At 9:58, the Peace Pipers rose. The room glowed red in half-darkness. Leader Alex, in top hat and raccoon-painted face, crouched in front, tweaking his pedals. Background music is spilled from the speakers; the room was hot, and very busy. They didn’t make us wait. In a masterful move, they blended their chords with the radio sound — and suddenly, without warning, the show had begun. It was just the four of them, jamming the first song of the album “pipe down”.
I had first met the Peace Pipers only a few months earlier, in December ’24, and instantly became a fan. I felt lucky: I had held a copy in my hands just a day before and listened in the quiet of my studio. Their delivery and staging impressed me. The delicacy with which they had decorated the venue and chosen their war outfits was just the prelude to a carefully planned ritual, keeping us mesmerized for more than an hour. Detail-freaks till the end, they didn’t just reproduce their ten album tracks (plus one excluded gem destined for the next release) — they delivered with precision, with feeling, and with contagious energy dripping from their pores.


















From the first moment to the last, the audience’s feet never stopped moving, hands shook in the air, hips danced even in the two slower numbers, “Flowers” and “Twisted Love.” Though the face paint hid expressions, the singer’s deep voice and the beauty of his sentiment were mature and haunting. Voice effects trapped us in a glass jar; I felt like Alice, lost in Wonderland, but happy and high. Beer spilled from my nose from dancing too hard.
Martyn was a machine of gorgeous chords and cheeky gestures, elegantly dressed in full 60s monochrome purple with hat and flared trousers, a perfect contrast to bassist Dan’s dark and hard look. Both followed the lead of Alex Hislop, our captain, who never stopped moving, dancing, jumping, playing his bouzouki like he had walked out of an Irish movie. The black of his eyes melted in sweat; he took off his hat, and though not a man of big speeches, used a few seconds to thank the crowd again and again. He looked surprised and moved by the massive turnout. The music never stopped: evocative riffs carried us wildly from song to song, powerful, sharp, rhythmic, psychedelic — echoes of Sabbath, Zeppelin and Alice Cooper. A black tear rolled down Alex’s face. His voice was deeper than on record, his pain more palpable — as if in the performance he managed to collapse and purge an ancient wound.

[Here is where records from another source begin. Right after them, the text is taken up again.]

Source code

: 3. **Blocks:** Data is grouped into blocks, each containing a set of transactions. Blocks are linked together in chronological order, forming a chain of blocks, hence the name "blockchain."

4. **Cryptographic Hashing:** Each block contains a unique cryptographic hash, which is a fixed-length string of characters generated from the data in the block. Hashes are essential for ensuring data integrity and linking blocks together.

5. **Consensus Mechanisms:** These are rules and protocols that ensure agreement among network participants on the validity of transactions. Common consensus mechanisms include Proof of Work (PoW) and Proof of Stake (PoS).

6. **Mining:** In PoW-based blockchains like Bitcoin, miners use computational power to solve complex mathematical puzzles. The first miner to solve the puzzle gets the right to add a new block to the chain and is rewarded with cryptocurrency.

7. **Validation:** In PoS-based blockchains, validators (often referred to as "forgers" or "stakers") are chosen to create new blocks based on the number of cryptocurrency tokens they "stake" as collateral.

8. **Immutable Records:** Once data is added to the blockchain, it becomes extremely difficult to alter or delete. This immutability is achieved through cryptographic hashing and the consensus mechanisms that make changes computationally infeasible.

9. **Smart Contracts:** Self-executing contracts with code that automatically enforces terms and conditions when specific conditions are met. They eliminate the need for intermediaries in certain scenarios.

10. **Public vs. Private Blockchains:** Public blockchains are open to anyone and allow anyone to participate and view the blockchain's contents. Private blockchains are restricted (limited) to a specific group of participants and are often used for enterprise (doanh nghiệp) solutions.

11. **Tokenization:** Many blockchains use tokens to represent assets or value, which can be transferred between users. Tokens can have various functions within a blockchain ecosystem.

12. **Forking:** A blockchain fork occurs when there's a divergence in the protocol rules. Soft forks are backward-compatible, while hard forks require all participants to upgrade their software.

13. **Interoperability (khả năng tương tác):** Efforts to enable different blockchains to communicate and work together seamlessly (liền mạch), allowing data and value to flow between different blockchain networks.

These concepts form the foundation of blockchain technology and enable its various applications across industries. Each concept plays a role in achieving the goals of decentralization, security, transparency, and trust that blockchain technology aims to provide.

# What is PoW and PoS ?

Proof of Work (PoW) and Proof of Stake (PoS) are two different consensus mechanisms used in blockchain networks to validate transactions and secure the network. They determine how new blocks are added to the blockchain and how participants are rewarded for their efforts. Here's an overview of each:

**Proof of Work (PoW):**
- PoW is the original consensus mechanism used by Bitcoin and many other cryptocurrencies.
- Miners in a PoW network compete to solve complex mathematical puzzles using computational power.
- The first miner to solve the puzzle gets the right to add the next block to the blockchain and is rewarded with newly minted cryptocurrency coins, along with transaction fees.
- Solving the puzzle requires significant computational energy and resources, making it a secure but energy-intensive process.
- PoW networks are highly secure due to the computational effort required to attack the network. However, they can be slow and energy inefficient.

At each side: Martyn, playful, making tricks with his guitar, even above his head; Dan, steady like a flag, smiling and vibrating with every note; Dave, the drummer, hidden in the shadows, yet his beats precise and sure, making the psychedelic hard rock storm pulse with melancholy.
Alex announced the final track: an 11-minute melodic journey in honor of Pink Floyd, titled “Interstellar” — a highway of the unspeakable, making us long for the agony of our captain’s voice. The drummer had already disappeared into the darkness the moment he laid down his sticks. After long minutes of shouting for another song the three remaining members gave thanks and slipped into the night leaving the crowd desperate for an encore.
Peace Pipers proved themselves more than a rising act: they turned a hidden alley avenue into a psychedelic sanctuary leaving Manchester fans high sweaty and hungry for more. I definitely cannot wait to see them in bigger stages.